3. Ist Art 3 Abs 6 der Richtlinie 1999/44/EG dahin auszulegen, dass eine Vertragswidrigkeit, die in der Ausstattung eines Fahrzeugs mit einer nach Art 3 Z 10 in Verbindung mit Art 5 Abs 2 VO (EG) 715/2007 unzulässigen Abschalteinrichtung liegt, dann als geringfügig im Sinn der genannten Bestimmung zu qualifizieren ist, wenn der Übernehmer das Fahrzeug in Kenntnis ihres Vorhandenseins und ihrer Wirkungsweise dennoch erworben hätte?“

[5] Im Verfahren 10 Ob 44/19x wurde bereits ausgesprochen, dass die Beurteilung der Vertragswidrigkeit nicht nur im Verhältnis zum Vertragspartner, sondern auch für die Beurteilung der Haftung der (zu 10 Ob 44/19x zweitbeklagten) Fahrzeugherstellerin relevant ist, weil der (dortige) Kläger seinen Schaden im Wesentlichen aus dem Erwerb eines nicht dem Vertragsinhalt entsprechenden Fahrzeugs und dem Vorliegen einer unzulässigen Abschalteinrichtung, konkret eines „Thermofensters“, ableitete.

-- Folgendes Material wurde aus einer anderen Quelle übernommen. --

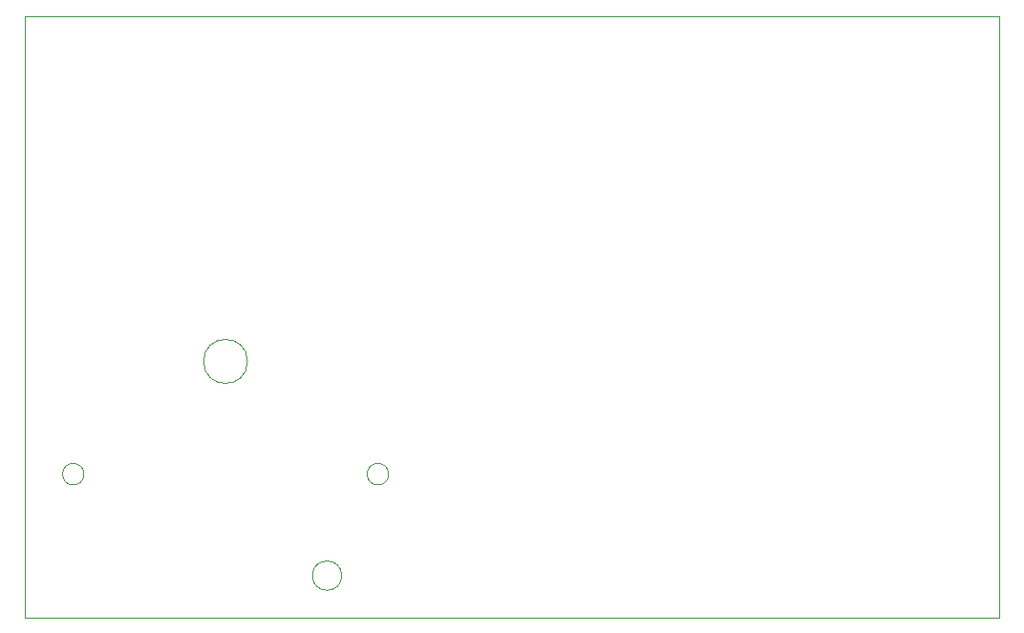
<source format=gbr>
%TF.GenerationSoftware,KiCad,Pcbnew,7.0.10*%
%TF.CreationDate,2024-01-21T17:13:34-08:00*%
%TF.ProjectId,motor_pcb,6d6f746f-725f-4706-9362-2e6b69636164,rev?*%
%TF.SameCoordinates,Original*%
%TF.FileFunction,Profile,NP*%
%FSLAX46Y46*%
G04 Gerber Fmt 4.6, Leading zero omitted, Abs format (unit mm)*
G04 Created by KiCad (PCBNEW 7.0.10) date 2024-01-21 17:13:34*
%MOMM*%
%LPD*%
G01*
G04 APERTURE LIST*
%TA.AperFunction,Profile*%
%ADD10C,0.100000*%
%TD*%
%TA.AperFunction,Profile*%
%ADD11C,0.050000*%
%TD*%
G04 APERTURE END LIST*
D10*
X55880000Y-25400000D02*
X137160000Y-25400000D01*
X53340000Y-25400000D02*
X55880000Y-25400000D01*
X50800000Y-25400000D02*
X53340000Y-25400000D01*
X50800000Y-78740000D02*
X50800000Y-25400000D01*
X137160000Y-78740000D02*
X50800000Y-78740000D01*
X137160000Y-25400000D02*
X137160000Y-78740000D01*
D11*
%TO.C,M1*%
X56030000Y-66040000D02*
G75*
G03*
X54130000Y-66040000I-950000J0D01*
G01*
X54130000Y-66040000D02*
G75*
G03*
X56030000Y-66040000I950000J0D01*
G01*
X70530000Y-56040000D02*
G75*
G03*
X66630000Y-56040000I-1950000J0D01*
G01*
X66630000Y-56040000D02*
G75*
G03*
X70530000Y-56040000I1950000J0D01*
G01*
X78880000Y-75040000D02*
G75*
G03*
X76280000Y-75040000I-1300000J0D01*
G01*
X76280000Y-75040000D02*
G75*
G03*
X78880000Y-75040000I1300000J0D01*
G01*
X83030000Y-66040000D02*
G75*
G03*
X81130000Y-66040000I-950000J0D01*
G01*
X81130000Y-66040000D02*
G75*
G03*
X83030000Y-66040000I950000J0D01*
G01*
%TD*%
M02*

</source>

[6] Auch im vorliegenden Fall sieht die Klägerin ihren Schaden im Erwerb eines zwar typengenehmigten, aber dennoch nicht den (unions-)rechtlichen Bestimmungen entsprechenden Fahrzeugs. Die Beantwortung der ersten und der zweiten im Verfahren 10 Ob 44/19x an den EuGH herangetragenen Vorlagefragen sind daher auch im vorliegenden Fall für die Beurteilung des Eintritts eines Schadens der Klägerin relevant.

[7] Der Oberste Gerichtshof hat von einer allgemeinen Wirkung der Vorabentscheidung des Europäischen Gerichtshofs auszugehen und diese auch für andere als den unmittelbaren Anlassfall anzuwenden. Aus prozessökonomischen Gründen ist dieses Verfahren daher zu unterbrechen (RS0110583).